Slashdot Mirror


Dumb Things With Bioinformatics

PrvtBurrito writes: "About 3% of the human genome is "coded" as genes. The proteins those genes encode can be represented as long sequences of amino acids, a twenty letter alphabet. In an attempt to perhaps prove that nothing is sacred, someone has cataloged all of the english words found in known annotated protein sequences from many organisms.
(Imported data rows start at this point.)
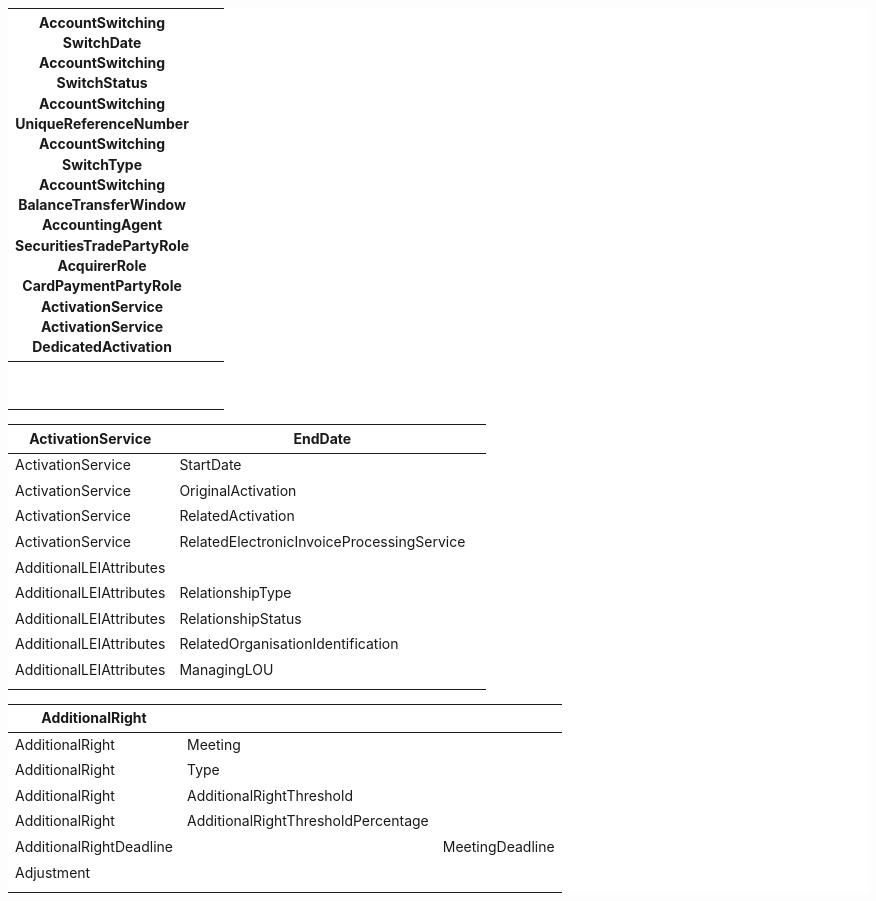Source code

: | AccountSwitching<br>SwitchDate<br>AccountSwitching<br>SwitchStatus<br>AccountSwitching<br>UniqueReferenceNumber<br>AccountSwitching<br>SwitchType<br>AccountSwitching<br>BalanceTransferWindow<br>AccountingAgent<br>SecuritiesTradePartyRole<br>AcquirerRole<br>CardPaymentPartyRole<br>ActivationService<br>ActivationService<br>DedicatedActivation |  |  |
|--------------------------------------------------------------------------------------------------------------------------------------------------------------------------------------------------------------------------------------------------------------------------------------------------------------------------------------------------------|--|--|
|                                                                                                                                                                                                                                                                                                                                                        |  |  |
|                                                                                                                                                                                                                                                                                                                                                        |  |  |
|                                                                                                                                                                                                                                                                                                                                                        |  |  |
|                                                                                                                                                                                                                                                                                                                                                        |  |  |
|                                                                                                                                                                                                                                                                                                                                                        |  |  |
|                                                                                                                                                                                                                                                                                                                                                        |  |  |
|                                                                                                                                                                                                                                                                                                                                                        |  |  |
|                                                                                                                                                                                                                                                                                                                                                        |  |  |
|                                                                                                                                                                                                                                                                                                                                                        |  |  |

| ActivationService       | EndDate                                   |  |
|-------------------------|-------------------------------------------|--|
| ActivationService       | StartDate                                 |  |
| ActivationService       | OriginalActivation                        |  |
| ActivationService       | RelatedActivation                         |  |
| ActivationService       | RelatedElectronicInvoiceProcessingService |  |
| AdditionalLEIAttributes |                                           |  |
| AdditionalLEIAttributes | RelationshipType                          |  |
| AdditionalLEIAttributes | RelationshipStatus                        |  |
| AdditionalLEIAttributes | RelatedOrganisationIdentification         |  |
| AdditionalLEIAttributes | ManagingLOU                               |  |
|                         |                                           |  |

| AdditionalRight         |                                    |                 |
|-------------------------|------------------------------------|-----------------|
| AdditionalRight         | Meeting                            |                 |
| AdditionalRight         | Type                               |                 |
| AdditionalRight         | AdditionalRightThreshold           |                 |
| AdditionalRight         | AdditionalRightThresholdPercentage |                 |
| AdditionalRightDeadline |                                    | MeetingDeadline |
| Adjustment              |                                    |                 |
|                         |                                    |                 |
It looks like after cataloging over 37,000,000 characters, the longest word is chapstick and the most common word is kilter."

2 of 30 comments (clear)

  1. Amino Acids by oregon · · Score: 4, Informative

    The 20 letters are

    a Alanine
    r Arginine
    n Asparagine
    d Aspartic acid
    c Cysteine
    q Glutamine
    e Glutamic acid
    g Glycine
    h Histidine
    i Isoleucine
    l Leucine
    k Lysine
    m Methionine
    f Phenylalanine
    p Proline
    s Serine
    t Threonine
    w Tryptophan
    y Tyrosine
    v Valine

    --

    ---
    Oregon
  2. Do it yourself by meiocyte · · Score: 4, Informative

    Here's a link to check whatever protein sequence you want against the human genome. Make sure to select "blastp" (for protein sequences) in the pulldown menu. Use the alphabet provided above.. it will find near matches too. Enjoy..

    --
    The thing in the box has no place in the language-game at all; not even as a something; for the box might even be empty.